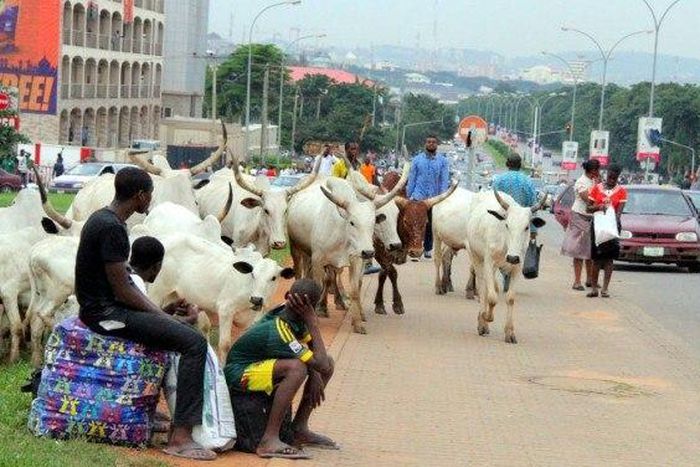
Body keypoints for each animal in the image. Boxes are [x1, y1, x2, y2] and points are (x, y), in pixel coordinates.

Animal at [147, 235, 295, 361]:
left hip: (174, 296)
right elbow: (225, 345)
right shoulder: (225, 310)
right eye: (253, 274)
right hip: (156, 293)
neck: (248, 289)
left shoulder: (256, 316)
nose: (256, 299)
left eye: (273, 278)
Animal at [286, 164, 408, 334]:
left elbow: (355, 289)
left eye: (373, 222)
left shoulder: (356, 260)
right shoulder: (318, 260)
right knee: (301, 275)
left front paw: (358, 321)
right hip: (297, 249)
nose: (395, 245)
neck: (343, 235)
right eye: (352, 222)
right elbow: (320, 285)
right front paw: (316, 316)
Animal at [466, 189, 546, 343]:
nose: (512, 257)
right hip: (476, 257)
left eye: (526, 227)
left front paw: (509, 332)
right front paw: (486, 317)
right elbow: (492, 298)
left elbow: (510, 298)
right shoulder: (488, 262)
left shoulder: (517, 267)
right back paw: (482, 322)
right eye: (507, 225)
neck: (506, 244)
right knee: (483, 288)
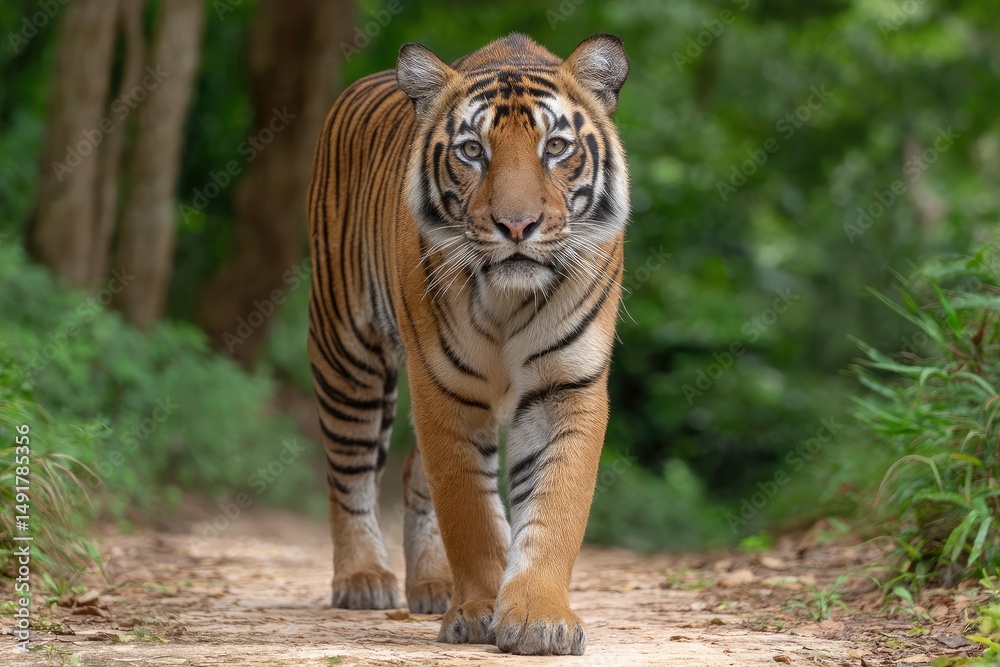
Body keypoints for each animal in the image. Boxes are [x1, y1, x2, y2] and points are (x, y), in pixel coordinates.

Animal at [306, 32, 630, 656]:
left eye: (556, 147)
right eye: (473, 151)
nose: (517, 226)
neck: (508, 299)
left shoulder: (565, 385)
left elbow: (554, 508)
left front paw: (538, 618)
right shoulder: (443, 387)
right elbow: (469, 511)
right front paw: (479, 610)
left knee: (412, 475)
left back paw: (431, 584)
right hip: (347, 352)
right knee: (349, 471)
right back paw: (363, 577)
::::
● Assignment: Your task is to set down the records shown above exactly, minus any pictures.

● Finished exercise:
Body keypoints for each animal in the image. Boxes are [x1, y1, x2, y2] and points are (x, y), in pixel coordinates.

Animal at [147, 235, 295, 361]:
left hip: (174, 296)
right elbow: (225, 345)
right shoulder: (225, 310)
right eye: (253, 274)
right hip: (156, 293)
neck: (248, 289)
left shoulder: (256, 316)
nose: (256, 299)
left eye: (273, 278)
Animal at [286, 164, 408, 334]:
left elbow: (355, 289)
left eye: (373, 222)
left shoulder: (356, 260)
right shoulder: (318, 260)
right knee: (301, 275)
left front paw: (358, 321)
right hip: (297, 249)
nose: (395, 245)
neck: (343, 235)
right eye: (352, 222)
right elbow: (320, 285)
right front paw: (316, 316)
Animal at [466, 189, 546, 343]:
nose: (512, 257)
right hip: (476, 257)
left eye: (526, 227)
left front paw: (509, 332)
right front paw: (486, 317)
right elbow: (492, 298)
left elbow: (510, 298)
right shoulder: (488, 262)
left shoulder: (517, 267)
right back paw: (482, 322)
right eye: (507, 225)
neck: (506, 244)
right knee: (483, 288)
Body keypoints for each animal in the image. Boxes are [x1, y1, x2, y2] and points are (x, y), in pixel coordinates.

Animal at [306, 32, 630, 656]:
left eye: (556, 147)
right eye: (473, 151)
nose: (517, 226)
neck: (508, 299)
left shoulder: (565, 385)
left elbow: (554, 508)
left front paw: (538, 618)
right shoulder: (443, 387)
right elbow: (469, 511)
right front paw: (479, 610)
left knee: (412, 475)
left back paw: (431, 584)
right hip: (347, 352)
right knee: (349, 471)
right back paw: (363, 577)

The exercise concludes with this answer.